A review by teenage_reads
The Sun Is Also a Star by Nicola Yoon

4.0

Plot:
Natasha Kingsley is American in her heart. From age eight she has only known her family’s one-bedroom Brooklyn home, going to school, and even started applying for colleges around the country. Her dream? To be a data scientist. Not ideal as her true love is in physics, but data scientist is an up and coming field, with a six-figure paycheck, she can put up with the boring work. When her father big break as an actor led to a DUI, the family was discovered to be illegal immigrants, and are being sent back to their home country of Jamaica. With only twelve hours to go, Natasha goes to the streets of New York trying to find a lawyer who can save her from being deported. It was two hours before her meeting, Natasha decided to go to her favorite music shop to see her boyfriend, Rob, and the girl he cheated on Natasha with, Kelly, making out. Daniel, after his train broke down, followed the afro girl with the big pink headphones into the music shop. After getting Kelly almost arrested for stealing, Daniel saves the day again by pushing the girl out of the way of a BMW that decided to run a red. Natasha was her name, the girl Daniel was going to make fall in love with him in the day they had. Daniel, whose parents came to New York from South Korea, open a black hair beauty shop, and always treated Daniel as if he was not their son. Their first born, Charlie, was perfect, smart, handsome, charming, and only to Daniel was Charlie his true self: a jerk. With Charlie on academic probation from Harvard, Daniel must ace his interview with the Yale alumni, in order to get into Yale and become a doctor. This would make his parents happy. With his true love in poetry, Daniel pushes aside his plans to spend the day with Natasha; a girl he is convinced will love him.
Thoughts:
Nicola Yoon wrote this book for the perspective of everyone. Each person that Daniel and Natasha meet had their own chapter, with their own recording of the event. For the security guard, Natasha meets the lawyer, his assistant, even their parents. Like in life, Yoon mad everyone has a story, a reason, making no character insignificant. This was interesting and tied in the whole feeling Yoon was trying to get off how fate dictates our lives.

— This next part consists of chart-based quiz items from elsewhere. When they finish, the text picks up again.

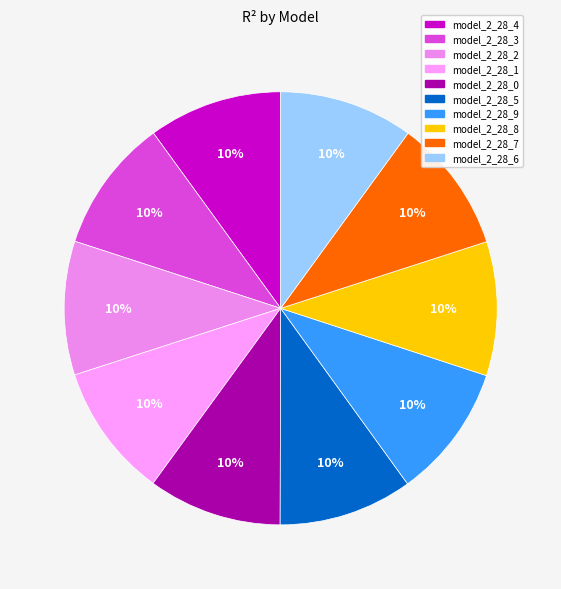

How many segments does this pie chart have?

10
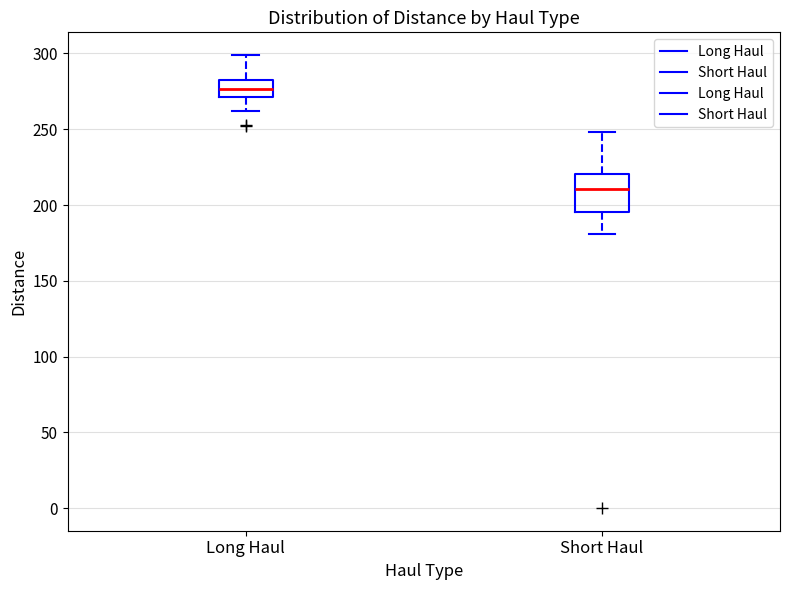

Which box is the tallest, from its lower edge to its upper edge?

Short Haul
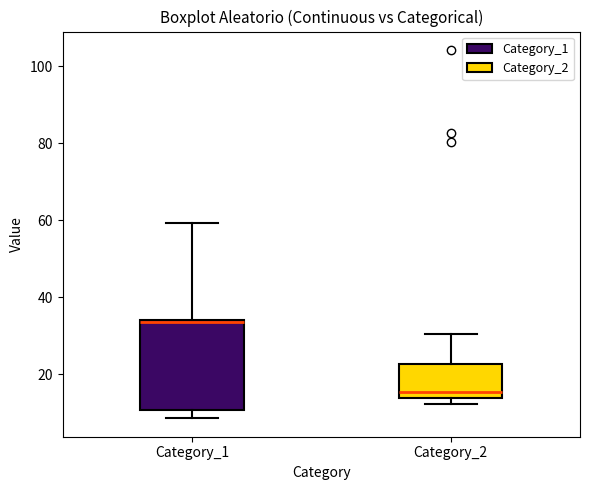

Which box has the lowest median line?

Category_2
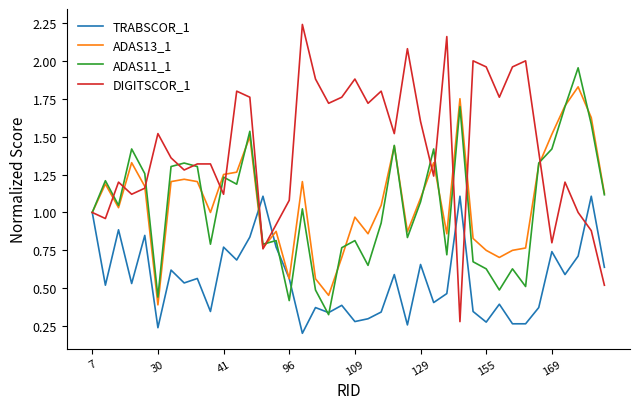

Which series has the largest total across all categories?

DIGITSCOR_1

Still, the history chapters could have been done without. Like the half-life chapter, and the eyes are a window to the soul, these were unnecessary and just put a hold on the story. Like all cheesy novels, Yoon added the title in the story into a conversation of Natasha making fun of star poems Daniel write: “Sure, but why not more poems about the sun? The sun is also a star, and it’s our most important one” (178). Aw, Natasha the stereotypical science girl. The chapters were short, some less than a page, making this book flies through your hands. In the cheesiest way, Yoon did a great job and even ended the book ten years after it started to give a full view of the character lives and how they all ended up.